→ **EXERCISE DIRECTIONS**
Look through the data below. Collect every line where the word "cacao" occurs.

→ **DATA TO EXAMINE**
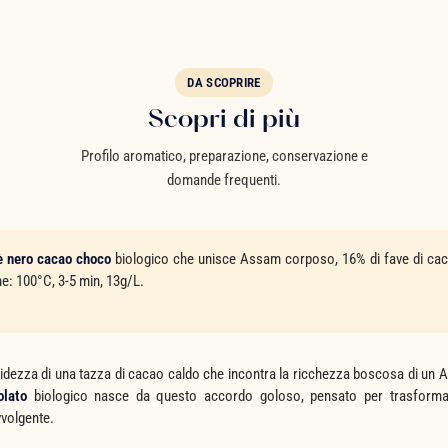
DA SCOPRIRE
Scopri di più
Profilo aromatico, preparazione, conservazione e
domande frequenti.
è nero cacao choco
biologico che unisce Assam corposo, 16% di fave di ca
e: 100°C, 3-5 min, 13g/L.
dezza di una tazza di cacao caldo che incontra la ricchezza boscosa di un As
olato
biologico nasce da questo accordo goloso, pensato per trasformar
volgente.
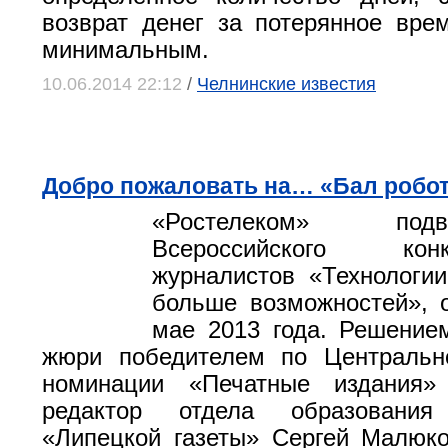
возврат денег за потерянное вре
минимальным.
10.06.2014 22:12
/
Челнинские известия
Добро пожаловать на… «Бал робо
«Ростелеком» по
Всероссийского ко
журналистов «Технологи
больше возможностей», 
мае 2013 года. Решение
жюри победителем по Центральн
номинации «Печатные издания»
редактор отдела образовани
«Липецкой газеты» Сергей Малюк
--
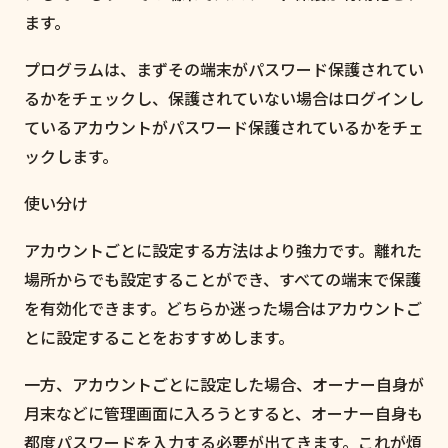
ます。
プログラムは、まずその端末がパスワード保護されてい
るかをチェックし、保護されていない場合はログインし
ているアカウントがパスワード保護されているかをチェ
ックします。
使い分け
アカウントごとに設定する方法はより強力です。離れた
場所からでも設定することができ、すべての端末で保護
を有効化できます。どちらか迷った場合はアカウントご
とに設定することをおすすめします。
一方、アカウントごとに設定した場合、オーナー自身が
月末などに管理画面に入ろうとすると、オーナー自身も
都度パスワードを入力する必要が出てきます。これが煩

→ **PROBLEM SOLUTION**
è nero cacao choco
dezza di una tazza di cacao caldo che incontra la ricchezza boscosa di un As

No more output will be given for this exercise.